Stored data entries:
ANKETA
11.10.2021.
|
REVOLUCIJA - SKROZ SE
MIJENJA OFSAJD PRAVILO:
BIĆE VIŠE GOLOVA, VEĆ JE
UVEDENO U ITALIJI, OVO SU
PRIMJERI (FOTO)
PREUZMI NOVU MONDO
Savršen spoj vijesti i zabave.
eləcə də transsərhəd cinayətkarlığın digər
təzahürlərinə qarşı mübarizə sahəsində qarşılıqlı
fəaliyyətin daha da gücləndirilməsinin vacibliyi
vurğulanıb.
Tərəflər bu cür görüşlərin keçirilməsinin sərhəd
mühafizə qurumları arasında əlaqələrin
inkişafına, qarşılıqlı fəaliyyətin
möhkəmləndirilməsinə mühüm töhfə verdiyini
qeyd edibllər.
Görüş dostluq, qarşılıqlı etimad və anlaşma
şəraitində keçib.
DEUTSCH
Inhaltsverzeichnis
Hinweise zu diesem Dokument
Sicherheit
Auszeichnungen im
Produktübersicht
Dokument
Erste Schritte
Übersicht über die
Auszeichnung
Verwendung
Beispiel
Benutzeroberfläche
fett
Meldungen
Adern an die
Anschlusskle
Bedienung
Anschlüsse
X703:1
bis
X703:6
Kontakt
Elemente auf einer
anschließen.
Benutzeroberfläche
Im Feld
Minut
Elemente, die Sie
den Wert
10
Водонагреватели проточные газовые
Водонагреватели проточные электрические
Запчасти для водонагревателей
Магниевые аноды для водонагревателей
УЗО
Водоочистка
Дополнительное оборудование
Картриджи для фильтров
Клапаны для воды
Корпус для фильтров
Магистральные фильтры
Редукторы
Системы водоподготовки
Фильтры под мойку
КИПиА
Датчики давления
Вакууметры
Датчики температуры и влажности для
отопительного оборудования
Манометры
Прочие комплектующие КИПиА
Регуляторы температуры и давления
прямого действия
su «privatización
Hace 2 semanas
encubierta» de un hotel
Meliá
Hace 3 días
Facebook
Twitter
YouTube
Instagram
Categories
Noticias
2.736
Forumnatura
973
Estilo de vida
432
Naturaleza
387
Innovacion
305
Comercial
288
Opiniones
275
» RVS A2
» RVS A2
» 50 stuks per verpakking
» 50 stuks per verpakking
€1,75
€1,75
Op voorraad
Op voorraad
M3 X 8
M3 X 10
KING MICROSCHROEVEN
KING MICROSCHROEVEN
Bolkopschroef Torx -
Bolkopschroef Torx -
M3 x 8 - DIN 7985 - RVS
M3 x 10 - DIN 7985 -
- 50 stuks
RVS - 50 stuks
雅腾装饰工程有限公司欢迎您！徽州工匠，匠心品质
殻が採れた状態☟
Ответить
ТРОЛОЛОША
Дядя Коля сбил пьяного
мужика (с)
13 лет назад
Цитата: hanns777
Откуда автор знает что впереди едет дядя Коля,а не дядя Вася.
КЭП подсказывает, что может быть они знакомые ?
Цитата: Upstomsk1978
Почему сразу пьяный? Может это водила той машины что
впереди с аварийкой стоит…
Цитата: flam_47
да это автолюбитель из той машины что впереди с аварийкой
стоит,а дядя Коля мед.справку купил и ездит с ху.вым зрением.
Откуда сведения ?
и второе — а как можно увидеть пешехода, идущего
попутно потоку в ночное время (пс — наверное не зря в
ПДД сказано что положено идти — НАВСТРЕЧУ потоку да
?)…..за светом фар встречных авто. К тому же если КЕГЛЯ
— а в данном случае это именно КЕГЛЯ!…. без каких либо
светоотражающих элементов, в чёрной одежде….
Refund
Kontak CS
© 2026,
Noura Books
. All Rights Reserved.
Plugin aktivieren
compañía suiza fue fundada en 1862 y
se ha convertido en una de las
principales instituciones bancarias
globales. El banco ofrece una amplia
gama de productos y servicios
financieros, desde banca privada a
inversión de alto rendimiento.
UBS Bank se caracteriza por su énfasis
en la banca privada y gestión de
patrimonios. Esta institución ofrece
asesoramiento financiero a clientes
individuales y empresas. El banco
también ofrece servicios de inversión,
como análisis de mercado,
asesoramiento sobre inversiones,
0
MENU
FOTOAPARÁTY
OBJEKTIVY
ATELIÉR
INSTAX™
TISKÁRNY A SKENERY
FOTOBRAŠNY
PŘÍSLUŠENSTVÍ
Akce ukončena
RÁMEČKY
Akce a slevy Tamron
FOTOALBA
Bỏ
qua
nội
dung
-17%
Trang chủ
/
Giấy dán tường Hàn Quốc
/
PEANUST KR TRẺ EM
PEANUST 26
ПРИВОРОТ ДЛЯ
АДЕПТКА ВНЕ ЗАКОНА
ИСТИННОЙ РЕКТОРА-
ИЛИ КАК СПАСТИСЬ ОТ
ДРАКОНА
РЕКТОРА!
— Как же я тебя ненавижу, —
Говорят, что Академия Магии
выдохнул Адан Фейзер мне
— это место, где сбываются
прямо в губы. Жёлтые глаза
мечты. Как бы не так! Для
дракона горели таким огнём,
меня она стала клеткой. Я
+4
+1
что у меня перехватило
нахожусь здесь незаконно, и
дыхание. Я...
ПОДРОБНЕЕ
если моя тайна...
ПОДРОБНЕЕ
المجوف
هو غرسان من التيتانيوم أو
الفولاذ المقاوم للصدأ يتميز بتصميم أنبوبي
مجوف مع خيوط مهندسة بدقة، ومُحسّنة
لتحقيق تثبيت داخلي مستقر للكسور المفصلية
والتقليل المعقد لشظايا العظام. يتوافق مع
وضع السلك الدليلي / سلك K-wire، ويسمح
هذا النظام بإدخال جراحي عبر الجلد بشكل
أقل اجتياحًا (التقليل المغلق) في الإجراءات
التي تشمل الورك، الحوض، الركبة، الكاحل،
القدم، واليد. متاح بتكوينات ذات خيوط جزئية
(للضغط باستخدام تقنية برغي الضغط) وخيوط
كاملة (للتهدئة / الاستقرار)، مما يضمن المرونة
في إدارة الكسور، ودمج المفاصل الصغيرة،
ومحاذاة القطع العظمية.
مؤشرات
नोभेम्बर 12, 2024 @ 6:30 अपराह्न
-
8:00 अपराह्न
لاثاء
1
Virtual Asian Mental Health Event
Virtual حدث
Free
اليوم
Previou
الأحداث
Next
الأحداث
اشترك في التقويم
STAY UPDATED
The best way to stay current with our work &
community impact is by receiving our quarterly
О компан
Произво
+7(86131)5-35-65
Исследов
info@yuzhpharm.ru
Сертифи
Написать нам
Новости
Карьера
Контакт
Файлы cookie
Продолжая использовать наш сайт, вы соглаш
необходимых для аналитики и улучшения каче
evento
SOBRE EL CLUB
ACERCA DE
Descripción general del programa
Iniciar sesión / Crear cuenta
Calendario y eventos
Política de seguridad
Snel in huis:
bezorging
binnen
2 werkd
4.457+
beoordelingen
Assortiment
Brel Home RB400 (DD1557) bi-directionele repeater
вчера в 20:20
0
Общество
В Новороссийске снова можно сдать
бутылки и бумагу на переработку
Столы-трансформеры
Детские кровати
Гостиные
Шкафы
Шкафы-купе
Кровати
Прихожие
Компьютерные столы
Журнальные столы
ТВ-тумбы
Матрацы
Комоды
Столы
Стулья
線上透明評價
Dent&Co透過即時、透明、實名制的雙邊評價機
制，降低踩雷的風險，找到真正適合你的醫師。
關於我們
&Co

— Aim of the exercise —
Copy the material word for word from its first line through the line containing "Дополнительное оборудование", inclusive.

— Task result —
ANKETA
11.10.2021.
|
REVOLUCIJA - SKROZ SE
MIJENJA OFSAJD PRAVILO:
BIĆE VIŠE GOLOVA, VEĆ JE
UVEDENO U ITALIJI, OVO SU
PRIMJERI (FOTO)
PREUZMI NOVU MONDO
Savršen spoj vijesti i zabave.
eləcə də transsərhəd cinayətkarlığın digər
təzahürlərinə qarşı mübarizə sahəsində qarşılıqlı
fəaliyyətin daha da gücləndirilməsinin vacibliyi
vurğulanıb.
Tərəflər bu cür görüşlərin keçirilməsinin sərhəd
mühafizə qurumları arasında əlaqələrin
inkişafına, qarşılıqlı fəaliyyətin
möhkəmləndirilməsinə mühüm töhfə verdiyini
qeyd edibllər.
Görüş dostluq, qarşılıqlı etimad və anlaşma
şəraitində keçib.
DEUTSCH
Inhaltsverzeichnis
Hinweise zu diesem Dokument
Sicherheit
Auszeichnungen im
Produktübersicht
Dokument
Erste Schritte
Übersicht über die
Auszeichnung
Verwendung
Beispiel
Benutzeroberfläche
fett
Meldungen
Adern an die
Anschlusskle
Bedienung
Anschlüsse
X703:1
bis
X703:6
Kontakt
Elemente auf einer
anschließen.
Benutzeroberfläche
Im Feld
Minut
Elemente, die Sie
den Wert
10
Водонагреватели проточные газовые
Водонагреватели проточные электрические
Запчасти для водонагревателей
Магниевые аноды для водонагревателей
УЗО
Водоочистка
Дополнительное оборудование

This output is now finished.